◆ **Dataset entries**
──────────

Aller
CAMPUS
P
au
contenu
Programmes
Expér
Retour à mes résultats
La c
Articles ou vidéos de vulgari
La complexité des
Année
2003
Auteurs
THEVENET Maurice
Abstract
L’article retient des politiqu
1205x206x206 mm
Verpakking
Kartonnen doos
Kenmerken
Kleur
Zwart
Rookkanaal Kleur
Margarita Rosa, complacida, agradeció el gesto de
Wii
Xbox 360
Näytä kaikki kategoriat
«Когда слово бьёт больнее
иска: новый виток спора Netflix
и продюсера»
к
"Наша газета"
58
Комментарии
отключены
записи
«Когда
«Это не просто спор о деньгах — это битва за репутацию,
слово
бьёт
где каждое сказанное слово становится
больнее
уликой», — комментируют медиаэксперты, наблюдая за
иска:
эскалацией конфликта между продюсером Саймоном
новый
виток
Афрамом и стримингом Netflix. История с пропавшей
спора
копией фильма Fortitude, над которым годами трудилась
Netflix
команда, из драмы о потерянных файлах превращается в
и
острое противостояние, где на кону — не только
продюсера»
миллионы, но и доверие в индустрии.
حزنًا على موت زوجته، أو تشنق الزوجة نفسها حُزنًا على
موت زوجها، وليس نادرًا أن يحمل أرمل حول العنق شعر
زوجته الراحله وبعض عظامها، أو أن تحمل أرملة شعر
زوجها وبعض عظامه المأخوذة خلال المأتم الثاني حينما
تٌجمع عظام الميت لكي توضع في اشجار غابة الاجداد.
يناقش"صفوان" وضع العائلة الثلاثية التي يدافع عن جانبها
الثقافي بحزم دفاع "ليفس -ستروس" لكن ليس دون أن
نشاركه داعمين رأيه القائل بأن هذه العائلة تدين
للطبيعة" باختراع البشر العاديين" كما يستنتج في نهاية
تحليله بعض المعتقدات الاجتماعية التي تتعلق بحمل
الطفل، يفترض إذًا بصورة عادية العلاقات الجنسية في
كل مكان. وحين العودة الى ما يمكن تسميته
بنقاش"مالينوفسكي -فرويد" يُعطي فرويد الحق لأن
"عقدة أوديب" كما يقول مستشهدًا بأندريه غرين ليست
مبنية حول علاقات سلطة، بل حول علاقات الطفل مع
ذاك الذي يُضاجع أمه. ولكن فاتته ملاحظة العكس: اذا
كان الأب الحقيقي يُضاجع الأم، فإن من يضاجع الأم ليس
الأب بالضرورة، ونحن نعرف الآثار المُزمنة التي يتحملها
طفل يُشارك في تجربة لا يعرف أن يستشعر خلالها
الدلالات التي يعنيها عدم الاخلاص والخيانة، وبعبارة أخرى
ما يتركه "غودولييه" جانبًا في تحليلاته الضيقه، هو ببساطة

──────────

What is the number of lines in the data that include "спора"? Answer with that number alone.

2